* **DIRECTIONS FOR THIS TASK**
Recast everything from the line containing "Schedule line: length, stated in cm." down to the line containing "Field value: 10.5 cm", both lines included, as a numbered list with no blank lines and no pictures.

(DATA RECORDS Opens)

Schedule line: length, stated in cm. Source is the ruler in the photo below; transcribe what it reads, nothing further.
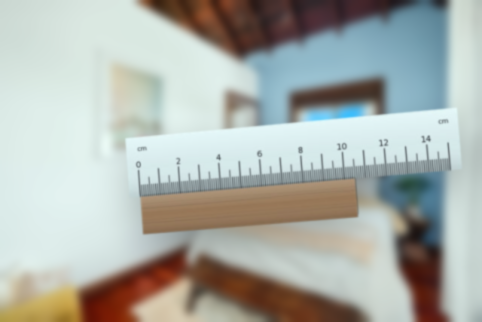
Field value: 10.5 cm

(DATA RECORDS Closes)
(DATA RECORDS Opens)

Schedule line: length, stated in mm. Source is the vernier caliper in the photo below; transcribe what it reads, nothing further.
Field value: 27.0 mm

(DATA RECORDS Closes)
(DATA RECORDS Opens)

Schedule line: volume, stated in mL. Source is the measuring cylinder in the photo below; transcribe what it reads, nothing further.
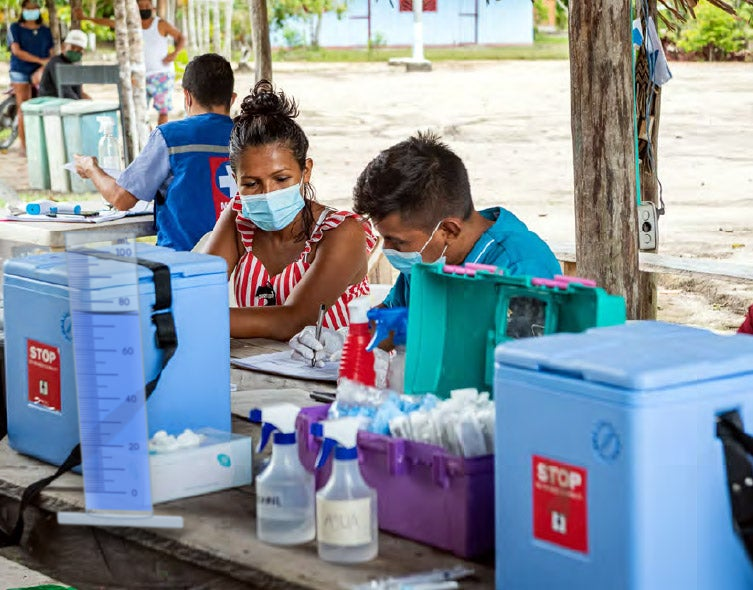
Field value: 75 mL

(DATA RECORDS Closes)

* **FINAL ANSWER**
1. Schedule line: length, stated in cm. Source is the ruler in the photo below; transcribe what it reads, nothing further.
2. Field value: 10.5 cm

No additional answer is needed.